§ **JOB ITEM**: All of the records below need to be written out exactly, but without the pictures.

§ **Dataset items**:
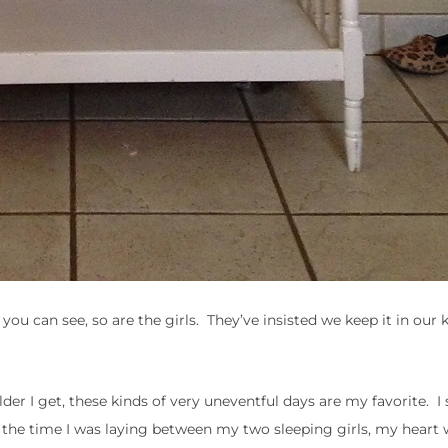
you can see, so are the girls. They’ve insisted we keep it in our k
er I get, these kinds of very uneventful days are my favorite. I
the time I was laying between my two sleeping girls, my heart w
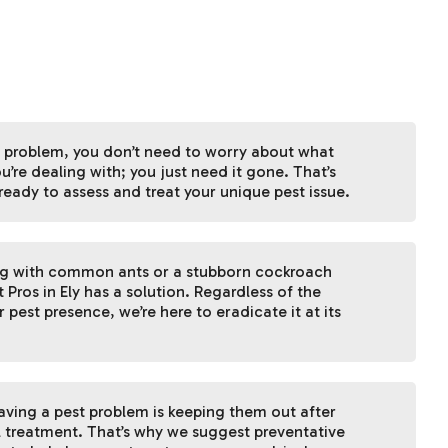
 problem, you don’t need to worry about what
u’re dealing with; you just need it gone. That’s
ready to assess and treat your unique pest issue.
ng with common ants or a stubborn cockroach
t Pros in Ely has a solution. Regardless of the
 pest presence, we’re here to eradicate it at its
having a pest problem is keeping them out after
l treatment. That’s why we suggest preventative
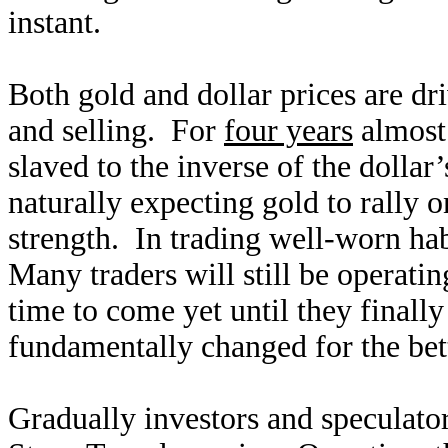
instant.
Both gold and dollar prices are dr
and selling. For
four years
almost 
slaved to the inverse of the dollar
naturally expecting gold to rally 
strength. In trading well-worn habi
Many traders will still be operat
time to come yet until they finally
fundamentally changed for the bet
Gradually investors and speculato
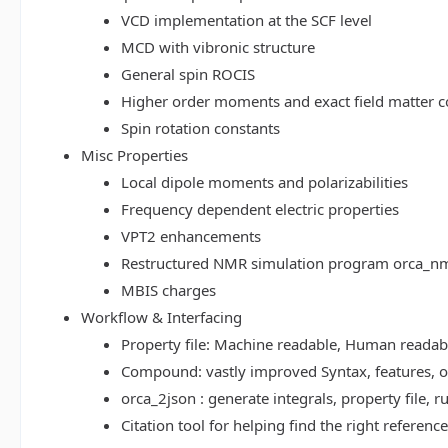
VCD implementation at the SCF level
MCD with vibronic structure
General spin ROCIS
Higher order moments and exact field matter c
Spin rotation constants
Misc Properties
Local dipole moments and polarizabilities
Frequency dependent electric properties
VPT2 enhancements
Restructured NMR simulation program orca_n
MBIS charges
Workflow & Interfacing
Property file: Machine readable, Human read
Compound: vastly improved Syntax, features, op
orca_2json : generate integrals, property file
Citation tool for helping find the right referenc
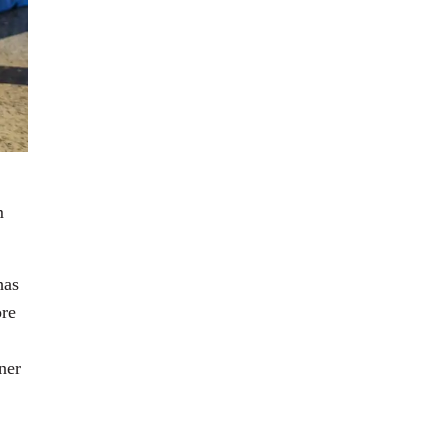
m
has
ore
ner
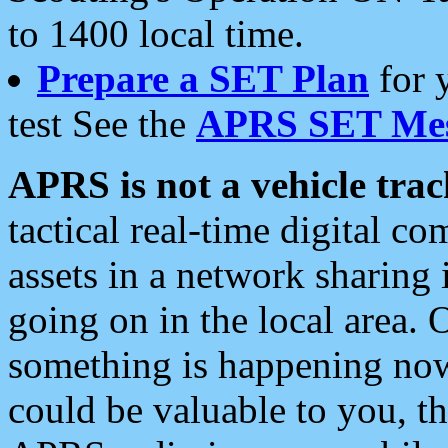
to 1400 local time.
Prepare a SET Plan
for 
test See the
APRS SET Mes
APRS is not a vehicle trac
tactical real-time digital 
assets in a network sharing
going on in the local area. 
something is happening now,
could be valuable to you, t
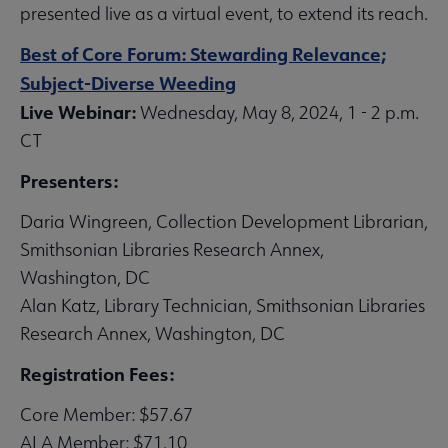
presented live as a virtual event, to extend its reach.
Best of Core Forum: Stewarding Relevance;
Subject-Diverse Weeding
Live Webinar:
Wednesday, May 8, 2024, 1 - 2 p.m.
CT
Presenters:
Daria Wingreen, Collection Development Librarian,
Smithsonian Libraries Research Annex,
Washington, DC
Alan Katz, Library Technician, Smithsonian Libraries
Research Annex, Washington, DC
Registration Fees:
Core Member: $57.67
ALA Member: $71.10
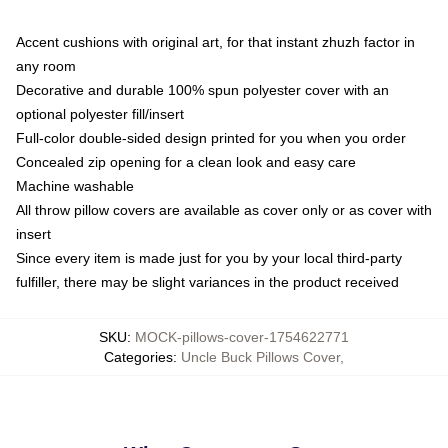
Accent cushions with original art, for that instant zhuzh factor in
any room
Decorative and durable 100% spun polyester cover with an
optional polyester fill/insert
Full-color double-sided design printed for you when you order
Concealed zip opening for a clean look and easy care
Machine washable
All throw pillow covers are available as cover only or as cover with
insert
Since every item is made just for you by your local third-party
fulfiller, there may be slight variances in the product received
SKU
:
MOCK-pillows-cover-1754622771
Categories
:
Uncle Buck Pillows Cover
,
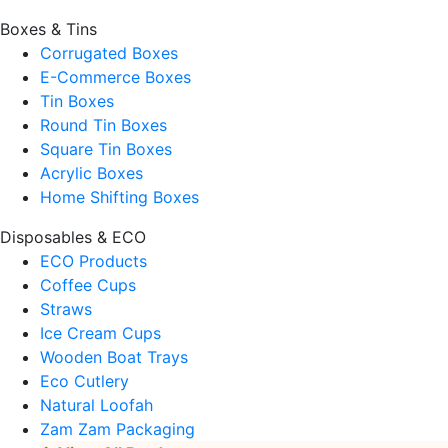
Boxes & Tins
Corrugated Boxes
E-Commerce Boxes
Tin Boxes
Round Tin Boxes
Square Tin Boxes
Acrylic Boxes
Home Shifting Boxes
Disposables & ECO
ECO Products
Coffee Cups
Straws
Ice Cream Cups
Wooden Boat Trays
Eco Cutlery
Natural Loofah
Zam Zam Packaging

§ **RESPONSE AREA**:
you can see, so are the girls. They’ve insisted we keep it in our k
er I get, these kinds of very uneventful days are my favorite. I
the time I was laying between my two sleeping girls, my heart w
 problem, you don’t need to worry about what
u’re dealing with; you just need it gone. That’s
ready to assess and treat your unique pest issue.
ng with common ants or a stubborn cockroach
t Pros in Ely has a solution. Regardless of the
 pest presence, we’re here to eradicate it at its
having a pest problem is keeping them out after
l treatment. That’s why we suggest preventative
instant.
Both gold and dollar prices are dr
and selling. For
four years
almost 
slaved to the inverse of the dollar
naturally expecting gold to rally 
strength. In trading well-worn habi
Many traders will still be operat
time to come yet until they finally
fundamentally changed for the bet
Gradually investors and speculato
VCD implementation at the SCF level
MCD with vibronic structure
General spin ROCIS
Higher order moments and exact field matter c
Spin rotation constants
Misc Properties
Local dipole moments and polarizabilities
Frequency dependent electric properties
VPT2 enhancements
Restructured NMR simulation program orca_n
MBIS charges
Workflow & Interfacing
Property file: Machine readable, Human read
Compound: vastly improved Syntax, features, op
orca_2json : generate integrals, property file
Citation tool for helping find the right referenc
m
has
ore
ner
to 1400 local time.
Prepare a SET Plan
for 
test See the
APRS SET Mes
APRS is not a vehicle trac
tactical real-time digital 
assets in a network sharing
going on in the local area. 
something is happening now,
could be valuable to you, t
presented live as a virtual event, to extend its reach.
Best of Core Forum: Stewarding Relevance;
Subject-Diverse Weeding
Live Webinar:
Wednesday, May 8, 2024, 1 - 2 p.m.
CT
Presenters:
Daria Wingreen, Collection Development Librarian,
Smithsonian Libraries Research Annex,
Washington, DC
Alan Katz, Library Technician, Smithsonian Libraries
Research Annex, Washington, DC
Registration Fees:
Core Member: $57.67
ALA Member: $71.10
Accent cushions with original art, for that instant zhuzh factor in
any room
Decorative and durable 100% spun polyester cover with an
optional polyester fill/insert
Full-color double-sided design printed for you when you order
Concealed zip opening for a clean look and easy care
Machine washable
All throw pillow covers are available as cover only or as cover with
insert
Since every item is made just for you by your local third-party
fulfiller, there may be slight variances in the product received
SKU
:
MOCK-pillows-cover-1754622771
Categories
:
Uncle Buck Pillows Cover
,
Boxes & Tins
Corrugated Boxes
E-Commerce Boxes
Tin Boxes
Round Tin Boxes
Square Tin Boxes
Acrylic Boxes
Home Shifting Boxes
Disposables & ECO
ECO Products
Coffee Cups
Straws
Ice Cream Cups
Wooden Boat Trays
Eco Cutlery
Natural Loofah
Zam Zam Packaging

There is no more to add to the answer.